# PAGE EXTRACT:
◇ ◇ ◇ ◇

To demonstrate that this is really true and not bad advice, people with cystic fibrosis have a common genetic disorder in which their bodies produce too much mucus and it is life-threatening, leading to difficulty breathing and lung infections. It builds up in the lungs and digestive tract. They usually need lung transplants sometime in their lives or they will die. It's much worse than a cold, in other words.

Breast milk is considered very important for babies with cystic fibrosis and full fat milk products are highly recommended for children and adults with the disease as a nutritious, high-calorie and high-protein drink (they have trouble keeping on weight). The linked article is arguing that all high fat and animal based, high protein foods cause mucus build up. Several dairy, animal and animal fats are on the following list.

Here are recommended foods, according to Medline Plus for the disease

Eating patterns:

  • Eat whenever you are hungry. This may mean eating several small meals throughout the day.

  • Keep a variety of nutritious snack foods around. Try to snack on something every hour. Try cheese and crackers, muffins, or trail mix.

  • Make an effort to eat regularly, even if it's only a few bites; or include a nutritional supplement or milkshake.

  • Be flexible. If you aren't hungry at dinner time, make breakfast, mid-morning snacks, and lunch your main meals.

Getting more calories and protein:

  • Add grated cheese to soups, sauces, casseroles, vegetables, mashed potatoes, rice, noodles or meat loaf.

  • Use whole milk, half and half, cream, or enriched milk in cooking or beverages. Enriched milk has non-fat dry milk powder added to it.

◇ ◇ ◇ ◇

(Dataset excerpts)
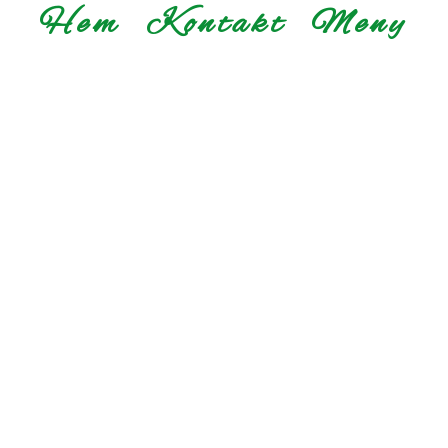
Hem
Kontakt
Meny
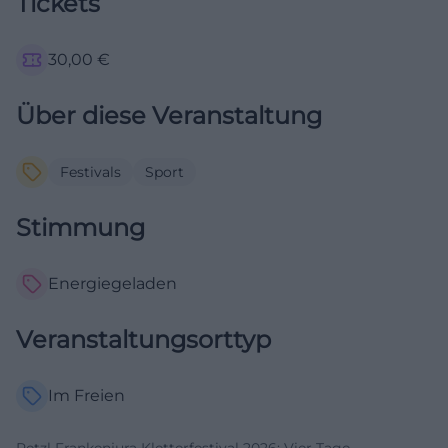
Tickets
30,00
€
Über diese Veranstaltung
Festivals
Sport
Stimmung
Energiegeladen
Veranstaltungsorttyp
Im Freien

◇ ◇ ◇ ◇

# THINGS TO DO:
**a)** Print the cystic fibrosis text from "Breast milk is" to "or trail mix.".
**b)** In the cystic fibrosis text, what is added to enriched milk?
Rely only on the text about cystic fibrosis.

# YOUR WRITTEN ANSWERS:
**a)**
Breast milk is considered very important for babies with cystic fibrosis and full fat milk products are highly recommended for children and adults with the disease as a nutritious, high-calorie and high-protein drink (they have trouble keeping on weight). The linked article is arguing that all high fat and animal based, high protein foods cause mucus build up. Several dairy, animal and animal fats are on the following list.

Here are recommended foods, according to Medline Plus for the disease

Eating patterns:

  • Eat whenever you are hungry. This may mean eating several small meals throughout the day.

  • Keep a variety of nutritious snack foods around. Try to snack on something every hour. Try cheese and crackers, muffins, or trail mix.

**b)** Non-fat dry milk powder.